Kommentar von Dr. Dr. Burkhard Dirks, Gründungsvorsitzender des GRC

Der Deutsche Rat für Wiederbelebung (German Resuscitation Council, GRC) hat im Oktober 2015 zum 5. Mal gemeinsam mit dem Österreichischen und Schweizer Rat für Wiederbelebung (Austrian Resuscitation Council, ARC, bzw. Swiss Resuscitation Council, SRC) die autorisierte deutsche Version der ERC-Leitlinien publiziert. In seinem Editorial zu den Leitlinien beschreibt Dr. Jerry Nolan, der Co-Chairman des ILCOR-Prozesses (q S. 27), nach welcher umfassenden, geradezu peniblen Auswertung der Literatur der wissenschaftliche Konsens für diese Leitlinien entstanden ist. Die Leitlinien geben die weltweit akzeptierte und auf höchstmöglichem Evidenzniveau basierende Sicht wieder, wie Reanimation wirkungsvoll und sicher durchgeführt werden kann.

Der ERC bekräftigt den 2010 gefundenen Kompromiss: „Bei jeder Wiederbelebung soll eine Thoraxkompression durchgeführt werden. Notfallzeugen, die ausgebildet und in der Lage sind, eine Atemspende durchzuführen, sollen Herzdruckmassage und Atemspende kombinieren.“ Um das Ziel „Herzdruckmassage durch jeden“ zu erreichen, stellen die Leitlinein 3 Aufgaben in den Vordergrund:

  • Erkennen des Kreislaufstillstands: Noch immer wird bei Schnappatmung oder Krampfanfällen die Situation oft verkannt. Unsere Hoffnungen ruhen dabei auf dem Leitstellenpersonal in Europa. Der Disponent muss aus der Schilderung des Laien beim Notruf den Verdacht auf einen Kreislaufstillstand haben und die Überlebenskette starten.

  • Die hohen Erwartungen, die wir 2010 in die „Telefonreanimation“ gelegt haben, haben sich wegen spärlicher Implementierung bisher leider nicht erfüllt. Auch hier wird der Disponent von den Leitlinien in die Pflicht genommen: Er muss jeden Ersthelfer zur Thoraxkompression anleiten.

  • Und noch eine weitere Schlüsselstellung haben Leitstellen bei der Reanimation: In Zukunft soll es selbstverständlich sein, dass sie in ihrem Einzugsbereich Übersicht über die Platzierung der Defibrillatoren (AED) haben und Ersthelfer, die nicht unmittelbar mit der Herzdruckmassage beschäftigt sind, mit dem Gerät zum Patienten führen können.

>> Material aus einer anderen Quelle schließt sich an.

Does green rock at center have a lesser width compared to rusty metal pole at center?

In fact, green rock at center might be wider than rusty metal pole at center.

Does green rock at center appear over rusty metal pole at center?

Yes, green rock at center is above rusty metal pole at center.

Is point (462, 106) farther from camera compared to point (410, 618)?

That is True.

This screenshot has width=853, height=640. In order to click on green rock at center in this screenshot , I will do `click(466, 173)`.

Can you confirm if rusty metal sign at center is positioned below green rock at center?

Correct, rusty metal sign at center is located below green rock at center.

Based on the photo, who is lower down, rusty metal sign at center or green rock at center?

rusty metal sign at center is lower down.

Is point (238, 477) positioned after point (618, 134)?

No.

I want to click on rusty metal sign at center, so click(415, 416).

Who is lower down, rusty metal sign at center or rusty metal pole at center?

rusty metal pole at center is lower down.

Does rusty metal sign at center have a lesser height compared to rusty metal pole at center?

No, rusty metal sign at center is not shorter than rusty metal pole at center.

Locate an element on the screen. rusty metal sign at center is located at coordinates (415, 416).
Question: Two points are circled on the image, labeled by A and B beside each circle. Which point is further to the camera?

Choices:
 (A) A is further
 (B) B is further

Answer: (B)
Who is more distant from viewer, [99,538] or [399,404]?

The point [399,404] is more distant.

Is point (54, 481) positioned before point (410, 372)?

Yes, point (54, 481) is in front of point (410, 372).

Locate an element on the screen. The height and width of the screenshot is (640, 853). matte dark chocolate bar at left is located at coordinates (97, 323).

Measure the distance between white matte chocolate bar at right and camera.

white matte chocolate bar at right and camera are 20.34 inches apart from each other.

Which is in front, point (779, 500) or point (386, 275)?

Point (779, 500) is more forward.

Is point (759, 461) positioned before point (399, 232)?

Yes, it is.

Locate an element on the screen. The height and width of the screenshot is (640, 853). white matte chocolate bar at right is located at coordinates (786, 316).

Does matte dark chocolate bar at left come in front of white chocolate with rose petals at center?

Die Basisreanimation selbst hat keine wesentliche Änderung erfordert. Dies ist unter dem Aspekt der Kontinuität und Durchdringung sehr zu begrüßen.

Die Leitlinien zu den erweiterten Maßnahmen betonen den Einsatz der Kapnografie zur Kontrolle von Tubuslage, Reanimationsqualität und Wiederkehr des Spontankreislaufs (ROSC). Die Empfehlungen zur Medikation bleiben unverändert, sie stehen nicht mehr im Vordergrund. Auch die Empfehlungen zum Airway-Management sind weitgehend unverändert.

Erstmals hat der ERC auch Bewertungen und Empfehlungen zur Ersten Hilfe aufgenommen. Dabei sind noch viele Lücken in den wissenschaftlichen Grundlagen zu beklagen. Dies ist jedoch ein erster wichtiger Schritt, um viele Meinungen und Traditionen auf diesem Feld auf den Prüfstand zu stellen und in den nächsten Jahren die wissenschaftliche Basis zu verbreitern.

Es wird darauf ankommen, diese Leitlinien Laien, Leitstellen, professionellen Helfern und Entscheidungsträgern zu vermitteln und die Konzepte erfolgreich zu implementieren, nach dem Prinzip „Jeder kann reanimieren – alles was man braucht, sind 2 Hände“!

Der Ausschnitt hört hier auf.